Argumentou que se interessava pelas discussões de psicanálise na clínica-escola. Com ele descobri algo que não canso de ouvir desde então: a pretensão de analisar o inconsciente alheio, sem ter que se haver com o próprio. A graça da anedota está na ingenuidade com que ele o admitiu para si mesmo e para mim. Em geral, a coisa fica disfarçada até da própria pessoa.

Divã com balão de diálogo feito de arame pela artista Simone Grecco
Divã com balão de diálogo feito de arame pela artista Simone Grecco - Eduardo Knapp 24.set.2019/Folhapress

Freud não deixou dúvidas de que a via régia do inconsciente era o sonho. E, ao contrário do colega acima, não se furtou a analisar os próprios, compartilhados nos dois volumes da obra-prima "A Interpretação dos Sonhos" (1900) e em outros textos. Desde então se sabe que a formação de um psicanalista vai na contramão da lógica acadêmica.

A psicanálise no Brasil tem gozado de enorme prestígio e popularização para o bem e para o mal.

Para o bem, pois revela uma produção nacional de alto nível, oxigenada pelo debate com os estudos das opressões social, racial e de gênero. Bem distante do anacronismo que tomou conta de alguns psicanalistas europeus misóginos, transfóbicos e colonialistas.

Para o mal, infelizmente, quando se veem propostas de cursos profissionalizantes, cujos diplomas garantiriam a atuação do psicanalista, destruindo tudo que entendemos por psicanálise. É quase impossível dialogar com quem imagina que a invenção de Freud se reduziria ao artifício acadêmico.

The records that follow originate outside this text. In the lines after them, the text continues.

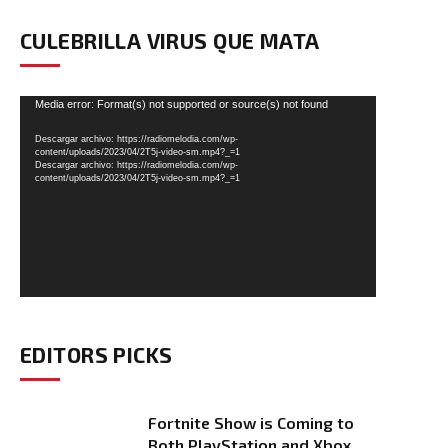
CULEBRILLA VIRUS QUE MATA
Reproductor
Media error: Format(s) not supported or source(s) not found
de
Descargar archivo: https://radiomelodia.com/wp-
vídeo
content/uploads/2023/04/2T5j-video-sm.mp4?_=1
Descargar archivo: https://radiomelodia.com/wp-
content/uploads/2023/04/2T5j-video-sm.mp4?_=1
EDITORS PICKS
Fortnite Show is Coming to
Both PlayStation and Xbox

Mas existe um outro grupo de aspirantes à psicanalista, que sempre se encontra dentro de instituições sérias, nas quais o tripé análise pessoal, supervisão e teoria funciona a contento. Ainda aí, não raro, vemos aqueles que só estão em busca de uma profissão que os recoloque no mercado de trabalho ou de status. Comungam da pretensão de meu antigo colega de fazer o omelete da clínica sem quebrar os ovos.

Declarações de amor à psicanálise, conceitos recitados de cor, sofrimento genuíno sobre o divã, nada disso revela o talento de aspirantes a uma das profissões mais bizarras que se conhece. A própria aspiração de "ser" psicanalista é para quem não entende que uma análise leva ao "des-ser", como Lacan propunha, ou seja, leva ao desapego das identificações com as quais enchemos a boca para nos intitular. "Sou isso", "sou aquilo" é a primeira coisa que uma análise põe em xeque.

A produtividade traduzida por horas de estudo da teoria, de análise pessoal e de supervisão não tem relação inequívoca com a formação de um analista. Embora todas essas atividades sejam imprescindíveis, nem sempre revelam o desejo legítimo de escutar o inconsciente. De fato, poucas vezes o fazem.

Um psicanalista talentoso costuma ter a capacidade ímpar de mergulhar no nonsense, a desesperança em se medir com os outros, a capacidade de autodeboche e o encantamento —não sem angústia— pelas desconcertantes manifestações do inconsciente. Ao contrário do que se vende por aí, o trabalho do psicanalista se assemelha muito mais ao encontro de Clarice Lispector com a barata no quartinho dos fundos.

Quantos almejam experimentar da massa branca da qual o inseto é feito? Só a análise de cada um poderá dizer. Se parece papo para iniciados, é bom reiterar que se trata de iniciados no miserê humano, e não em suas pretensas glórias.